◆ **Exercise goal**: Convert the part of the rows that opens with the line containing "Reading left to" and closes with the line containing "What are all", both included, into a JSON list of strings with one string per line and no blank lines. Leave the pictures out.

◆ **Supplied material**:
BEGIN
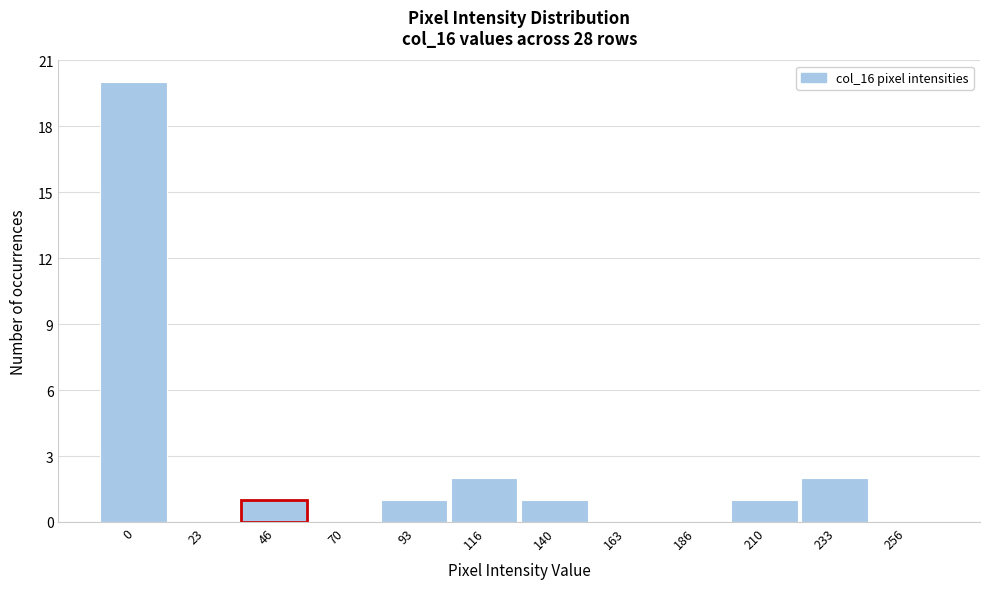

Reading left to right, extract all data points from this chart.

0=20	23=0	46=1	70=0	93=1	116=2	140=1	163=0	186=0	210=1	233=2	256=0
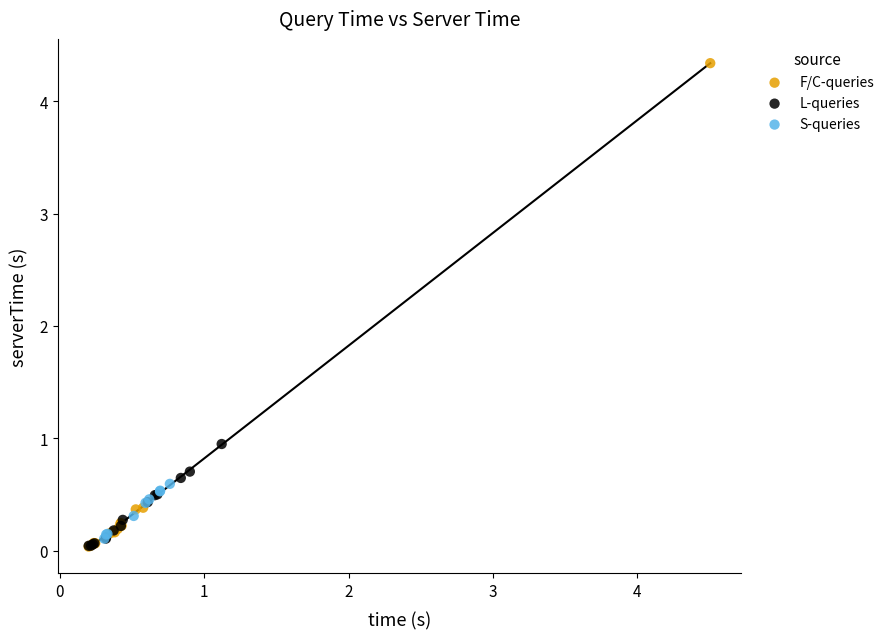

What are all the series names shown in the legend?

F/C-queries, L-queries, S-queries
END
BEGIN
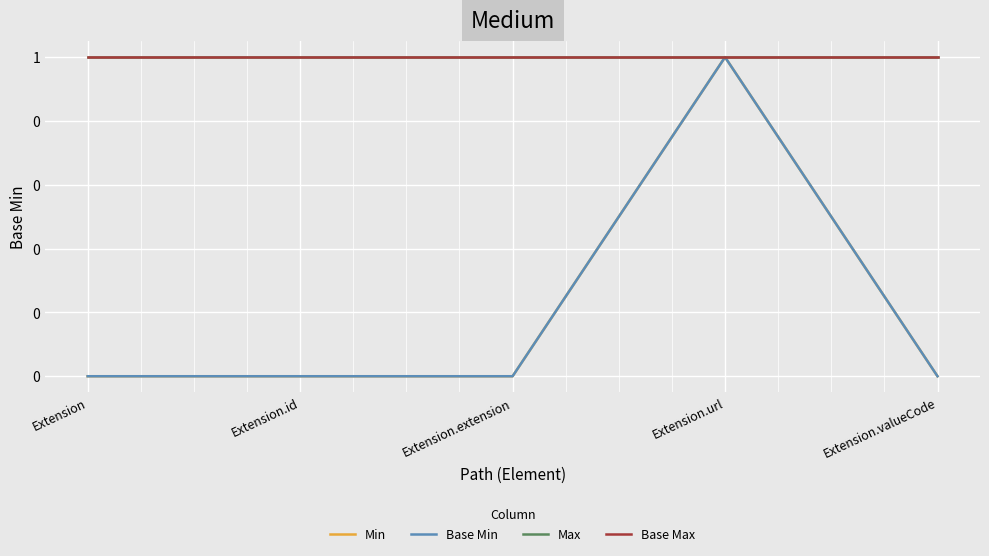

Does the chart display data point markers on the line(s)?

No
END
◆ **Completed task**:
[
  "Reading left to right, extract all data points from this chart.",
  "0=20\t23=0\t46=1\t70=0\t93=1\t116=2\t140=1\t163=0\t186=0\t210=1\t233=2\t256=0",
  "What are all the series names shown in the legend?"
]